Arina Adju - 'All roads lead to Afrin'
Screening of the documentary 'All roads lead to Afrin' about a young woman who visits her father to meet his
new family in Syria, on the other side of the thin line between
war and peace.
Thursday 15 December 2022, 17:00-19:00
Location: Stroom, Hogewal 1-9, The Hague
Entry: free
Stroom Den Haag gladly offers the podium to Arina Adju, a young Russian documentary filmmaker. With All roads lead to Afrin (35 min, 2016, Torch Films, USA) she tells the story of a young woman who visits her father to meet his new family in Afrin, Syria, on the other side of the thin line between war and peace.
Arina Adju will give a short introduction to her film.
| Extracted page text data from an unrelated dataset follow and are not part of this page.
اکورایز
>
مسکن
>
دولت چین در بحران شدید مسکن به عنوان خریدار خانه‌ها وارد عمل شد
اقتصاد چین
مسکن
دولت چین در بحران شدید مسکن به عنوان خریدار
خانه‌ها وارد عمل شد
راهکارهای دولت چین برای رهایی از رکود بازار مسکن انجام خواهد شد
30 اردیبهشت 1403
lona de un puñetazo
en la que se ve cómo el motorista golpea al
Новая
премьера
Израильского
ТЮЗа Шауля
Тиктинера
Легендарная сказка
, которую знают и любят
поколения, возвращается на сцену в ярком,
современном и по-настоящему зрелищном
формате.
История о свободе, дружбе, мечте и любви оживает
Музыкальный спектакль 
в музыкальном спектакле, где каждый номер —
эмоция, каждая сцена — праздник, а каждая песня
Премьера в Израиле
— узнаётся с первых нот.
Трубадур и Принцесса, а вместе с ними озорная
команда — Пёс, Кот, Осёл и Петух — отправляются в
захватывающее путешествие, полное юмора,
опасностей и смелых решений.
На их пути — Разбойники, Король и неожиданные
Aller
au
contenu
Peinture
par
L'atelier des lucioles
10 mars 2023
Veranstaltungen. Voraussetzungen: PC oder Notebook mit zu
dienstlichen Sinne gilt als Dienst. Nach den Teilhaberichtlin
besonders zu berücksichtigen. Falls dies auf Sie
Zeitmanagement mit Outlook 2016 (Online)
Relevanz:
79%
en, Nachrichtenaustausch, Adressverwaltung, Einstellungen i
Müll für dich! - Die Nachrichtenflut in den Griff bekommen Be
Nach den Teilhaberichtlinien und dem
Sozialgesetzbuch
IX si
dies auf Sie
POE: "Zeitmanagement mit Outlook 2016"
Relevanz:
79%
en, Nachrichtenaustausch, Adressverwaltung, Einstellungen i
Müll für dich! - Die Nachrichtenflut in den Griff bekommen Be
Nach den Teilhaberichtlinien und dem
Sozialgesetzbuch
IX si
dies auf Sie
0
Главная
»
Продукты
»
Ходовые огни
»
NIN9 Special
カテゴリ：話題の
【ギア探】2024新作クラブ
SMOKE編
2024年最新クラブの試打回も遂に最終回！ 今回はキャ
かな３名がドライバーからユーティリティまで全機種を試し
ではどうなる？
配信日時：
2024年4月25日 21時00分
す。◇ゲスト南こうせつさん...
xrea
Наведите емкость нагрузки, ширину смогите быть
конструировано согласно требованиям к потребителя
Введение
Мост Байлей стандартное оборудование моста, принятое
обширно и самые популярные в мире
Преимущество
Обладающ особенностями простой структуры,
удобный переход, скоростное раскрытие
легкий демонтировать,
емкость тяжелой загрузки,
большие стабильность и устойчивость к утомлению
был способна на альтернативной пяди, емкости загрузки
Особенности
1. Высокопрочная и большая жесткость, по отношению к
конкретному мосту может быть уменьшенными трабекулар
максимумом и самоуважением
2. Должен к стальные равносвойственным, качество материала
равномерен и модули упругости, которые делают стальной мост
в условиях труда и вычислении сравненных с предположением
After the screening there will be a Q & A with Alexandra Landré, artistic director of Stroom, and ample time for a talk with the public.
"A Russian girl, a Kurdish father. The father lives in Syria, in a town near the Turkish border. The girl joins him to meet her new family and... to find her lost roots. Everything moves forward in fragments, of time and of space. It is not only an aesthetic choice. It is a form consistent with the state of war, with the fragility of existences, with the capturing of reality by the body and by the spirit. But everything moves forward, in its way, carried along by a painful energy that obstinately perforates the borders. The strength of this film is its fragility, its being made of everything and of nothing, its being attached to a thread, that of the breathing of the person who is filming, who is carrying it on her shoulders, as is often the case in the life of people living in exile. Here therefore is a film built like a personal diary: a hybrid film, which weaves together the paths of two impossible returns, but also a moving film of tremulous beauty, pierced by moments of savage grace, which suddenly appear from nowhere."
- Luciano Barisone, film critic, director of international film festival Visions du Réel
Shortly after the outbreak of the war with Ukraine Arina Adju (Moscow, 1996) fled Russia and is currently residing at Stroom Den Haag. Stroom is part of the global network of Artists at Risk that assists, relocates and funds artists and art practitioners who are at risk of persecution or oppression, or are fleeing war or terror.
Adju graduated in 2015 from The Marina Razbezhkina and Mikhail Ugarov School of Documentary Film and Theatre, participated in IDFA Academy and collaborated a.o. with Torch Films (USA), Triptyque films (France). Adju has since released a number of films concentrating on topics such as self-gender identification, national identification, war influences on a person's life and society. At the moment Adju works on a feature length documentary A time to get and a time to lose. Set across Russia, Syria and the Netherlands, this film sees a daughter's inexhaustible attempts to reconnect with her Syrian father who is stuck in between worlds, in a limbo of exile. A film about the consequences of leaving one's homeland for a so-called better life. Another project Message across the sea, is shot in Istanbul and refers to a historical figure of the 16th century, Hurrem Sultan or Roksolana, who is originally from Ukraine.
Azdhu: "In the residency in Stroom I've been inspired to have an idea of an installation reflecting on the current situation of Russian invasion of Ukraine, on censorship and laws forbidden to talk about the war in Russia and on my experience of being an emigrant."